There is a deeper alignment between Wodehouse and Dennett that neither would likely acknowledge.
Dennett's career was built on the claim that the intentional stance is real enough — that systems do not need "genuine" mental states to be usefully described as having them. This is a deflationary move. It says: stop asking whether the thermostat really wants 72°F. The question is meaningless. The stance works. That is sufficient.
Wodehouse's career was built on the observation that the stance always overreaches. It works for thermostats. It fails for snakes. It fails for fathers-in-law. It fails for the social world, which is too complex and too poorly designed for the intentional stance to track reliably. The predictions are confident and wrong, and the wrongness is the engine of narrative.

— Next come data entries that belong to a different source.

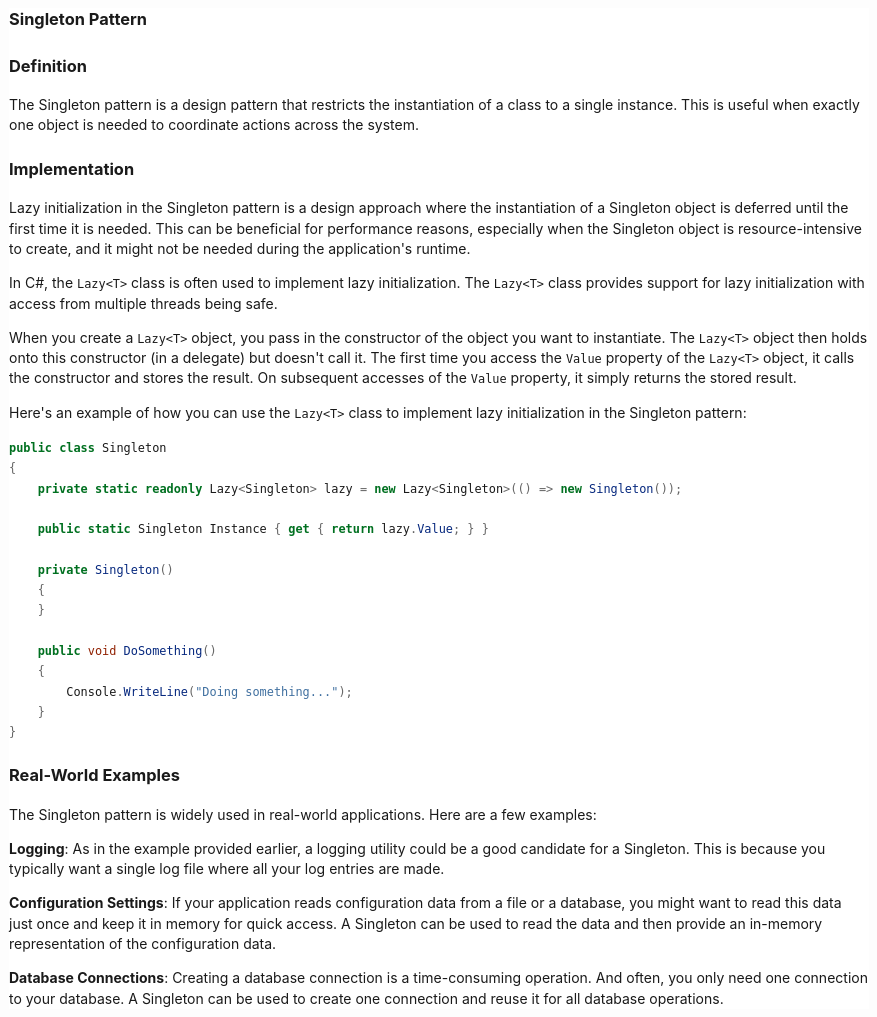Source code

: ### Singleton Pattern

### Definition
The Singleton pattern is a design pattern that restricts the instantiation of a class to a single
instance. This is useful when exactly one object is needed to coordinate actions across the system.

### Implementation
Lazy initialization in the Singleton pattern is a design approach where the instantiation of a Singleton object is deferred until the first time it is needed. This can be beneficial for performance reasons, especially when the Singleton object is resource-intensive to create, and it might not be needed during the application's runtime.

In C#, the `Lazy<T>` class is often used to implement lazy initialization. The `Lazy<T>` class provides support for lazy initialization with access from multiple threads being safe.

When you create a `Lazy<T>` object, you pass in the constructor of the object you want to instantiate. The `Lazy<T>` object then holds onto this constructor (in a delegate) but doesn't call it. The first time you access the `Value` property of the `Lazy<T>` object, it calls the constructor and stores the result. On subsequent accesses of the `Value` property, it simply returns the stored result.

Here's an example of how you can use the `Lazy<T>` class to implement lazy initialization in the Singleton pattern:

```csharp
public class Singleton
{
    private static readonly Lazy<Singleton> lazy = new Lazy<Singleton>(() => new Singleton());

    public static Singleton Instance { get { return lazy.Value; } }

    private Singleton()
    {
    }

    public void DoSomething()
    {
        Console.WriteLine("Doing something...");
    }
}
```

### Real-World Examples
The Singleton pattern is widely used in real-world applications. Here are a few examples:

**Logging**: As in the example provided earlier, a logging utility could be a good candidate for a Singleton. This is because you typically want a single log file where all your log entries are made.

**Configuration Settings**: If your application reads configuration data from a file or a database, you might want to read this data just once and keep it in memory for quick access. A Singleton can be used to read the data and then provide an in-memory representation of the configuration data.

**Database Connections**: Creating a database connection is a time-consuming operation. And often, you only need one connection to your database. A Singleton can be used to create one connection and reuse it for all database operations.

Both Dennett and Wodehouse are describing the same phenomenon: a cognitive tool that works well enough to be default and poorly enough to generate systematic errors. Dennett is interested in the cases where it works. Wodehouse is interested in the cases where it doesn't. They are studying the same tool from opposite ends.
The snake in the hotel room is the boundary case. It is the point where the intentional stance transitions from useful to comic — where "it wants to escape" stops being a useful prediction and becomes a narrative device. The snake does not know it is in a Wodehouse novel. It does not know it is being modeled. It is performing exactly as a snake performs, and the comedy comes entirely from the gap between what it does and what Archie thinks it will do.
Dennett would say: that gap is a failure of calibration. Archie should have used the design stance for the snake and the intentional stance for the humans.
Anyone who has tried to keep a snake in a drawer knows: you don't get to choose which stance to use. The intentional stance chooses you.